§ RECORDED DATA
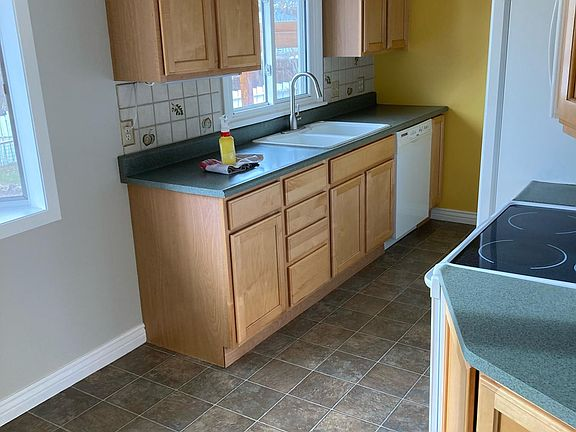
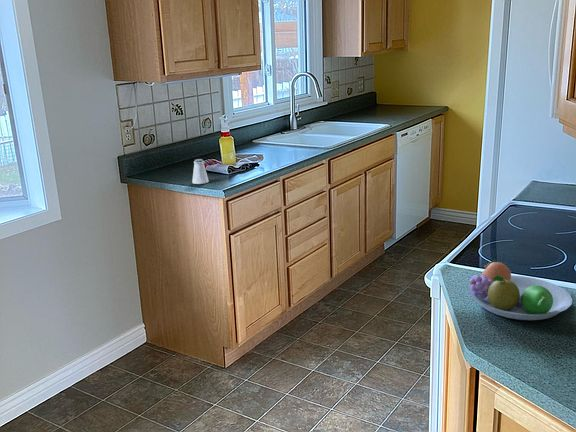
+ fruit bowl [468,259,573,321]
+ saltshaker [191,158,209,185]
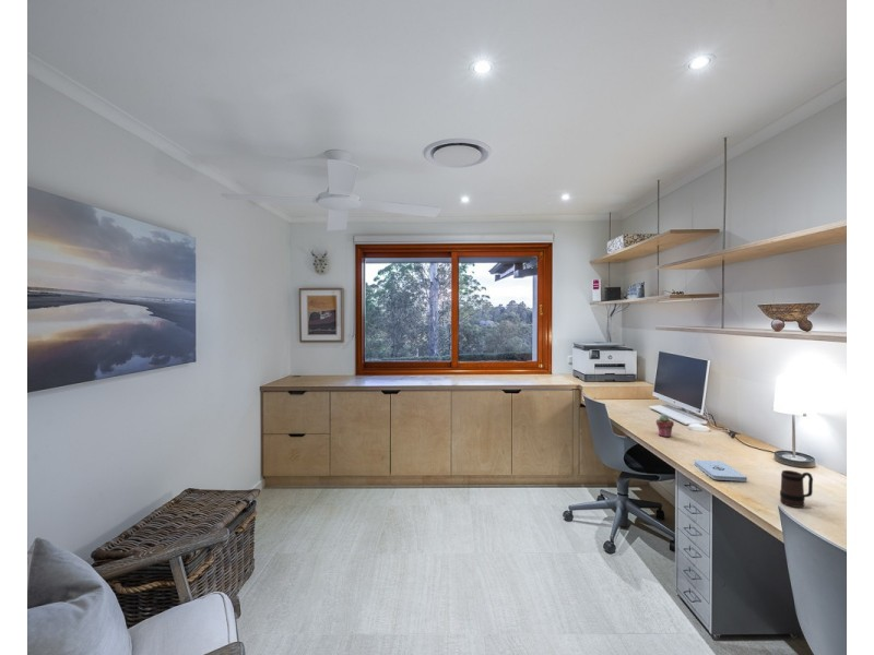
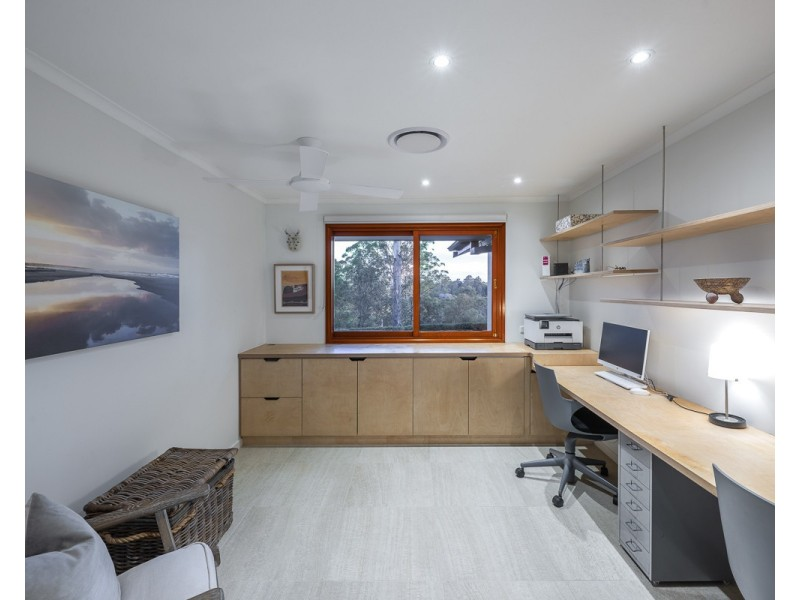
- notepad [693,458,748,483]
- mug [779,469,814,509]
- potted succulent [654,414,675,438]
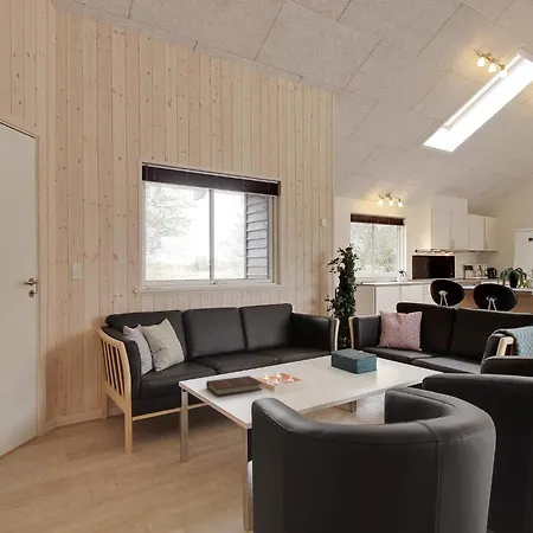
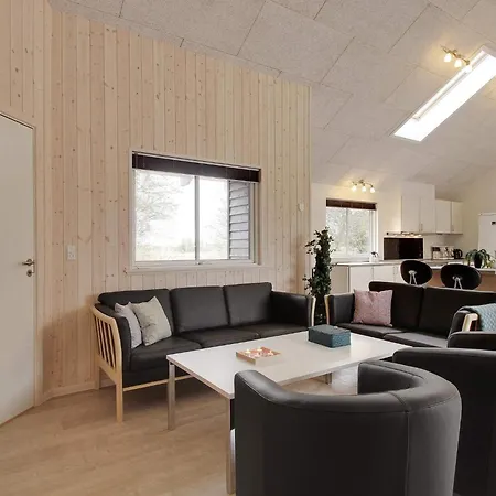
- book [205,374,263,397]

---

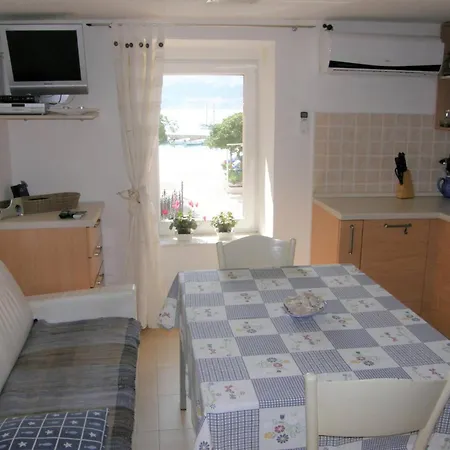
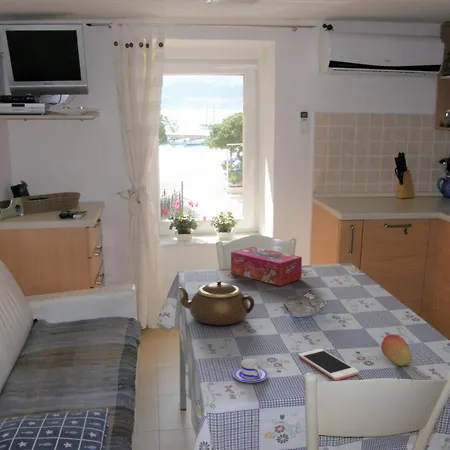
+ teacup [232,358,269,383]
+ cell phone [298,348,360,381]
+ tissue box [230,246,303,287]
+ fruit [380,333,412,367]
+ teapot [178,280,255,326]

--

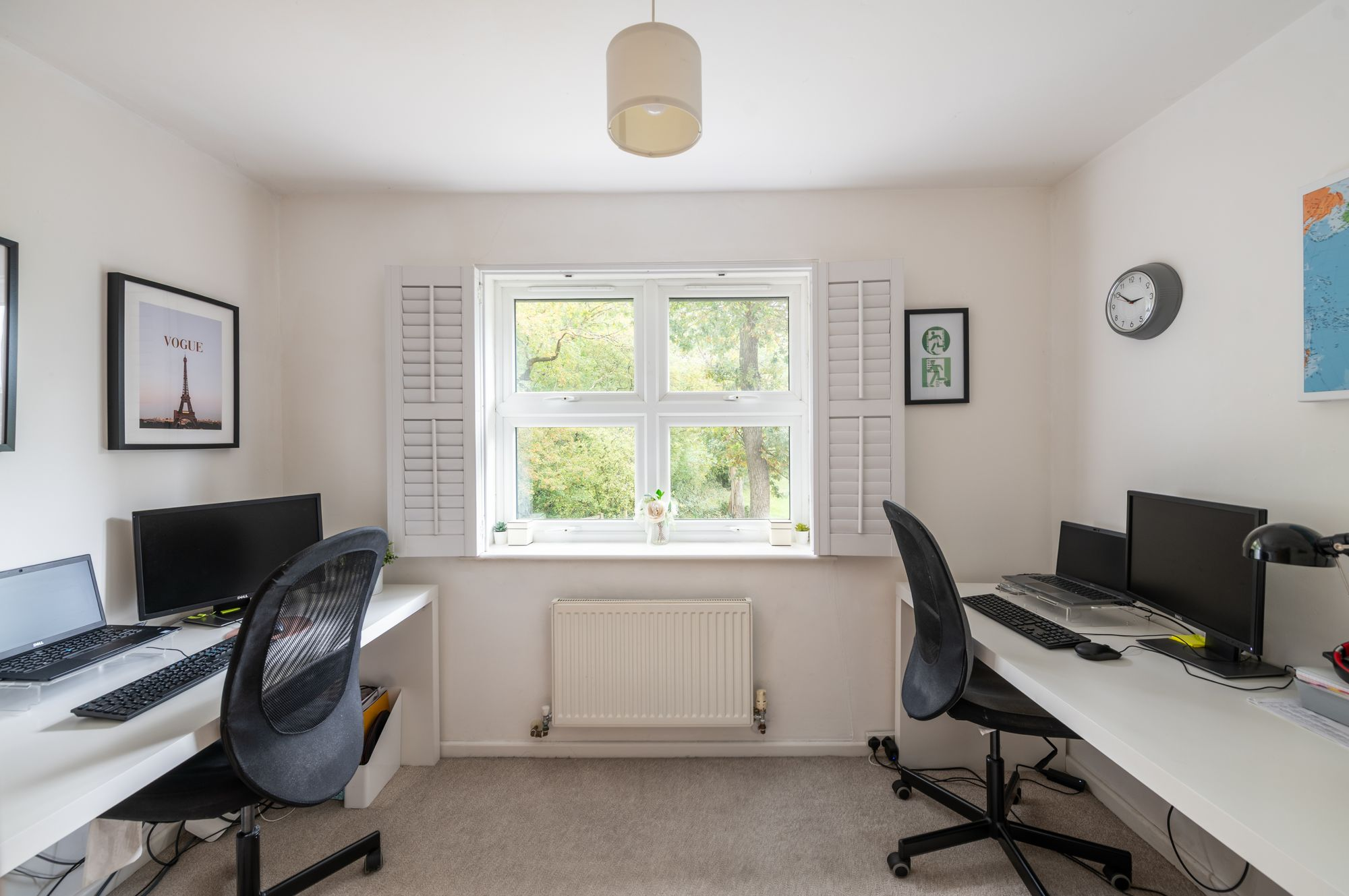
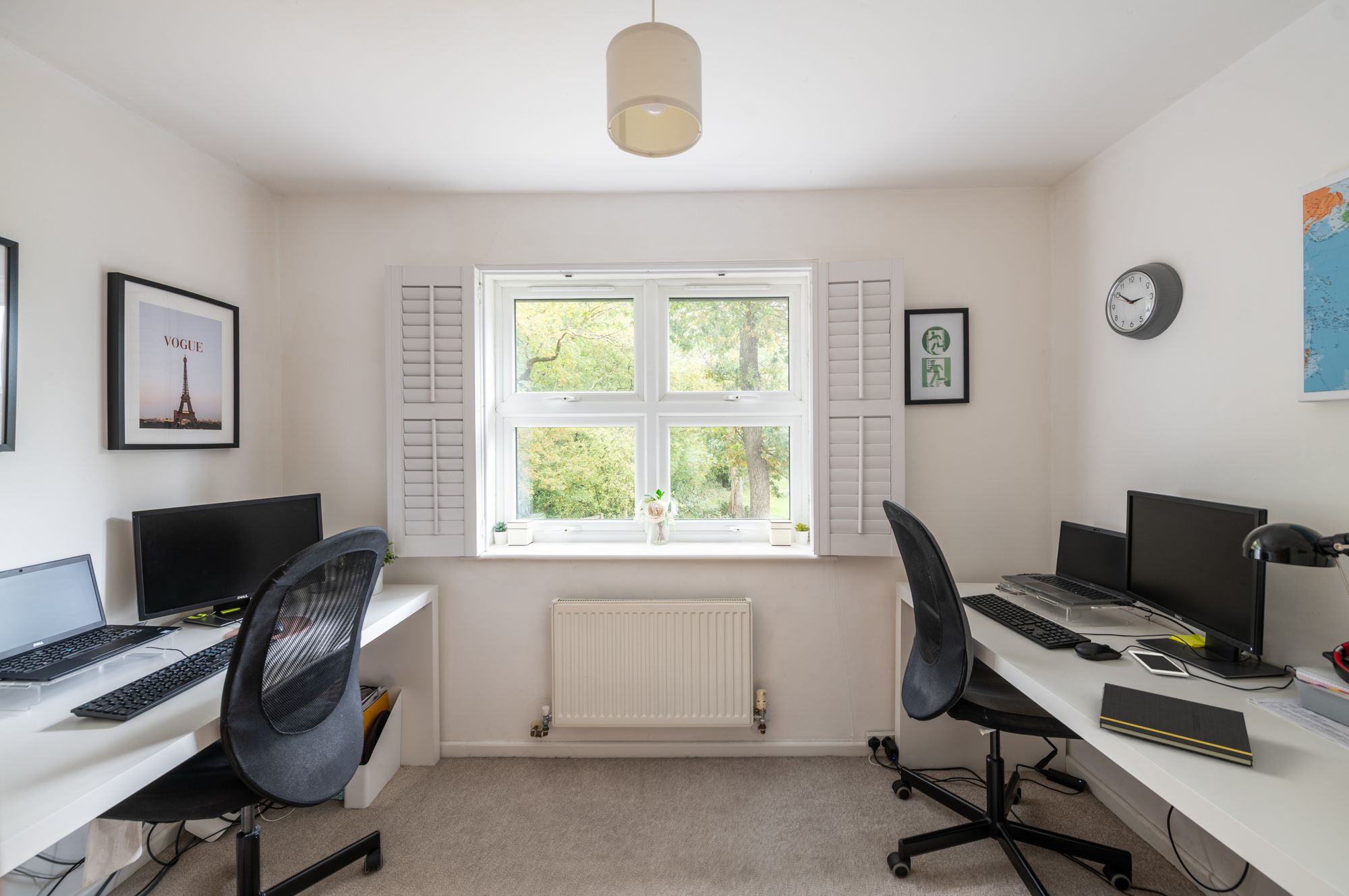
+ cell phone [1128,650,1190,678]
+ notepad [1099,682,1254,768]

§ REQUIRED WORK
Read the listing above, then copy every line that includes the string "fruit".

§ TASK RESULT
+ fruit bowl [468,259,573,321]
+ fruit [380,333,412,367]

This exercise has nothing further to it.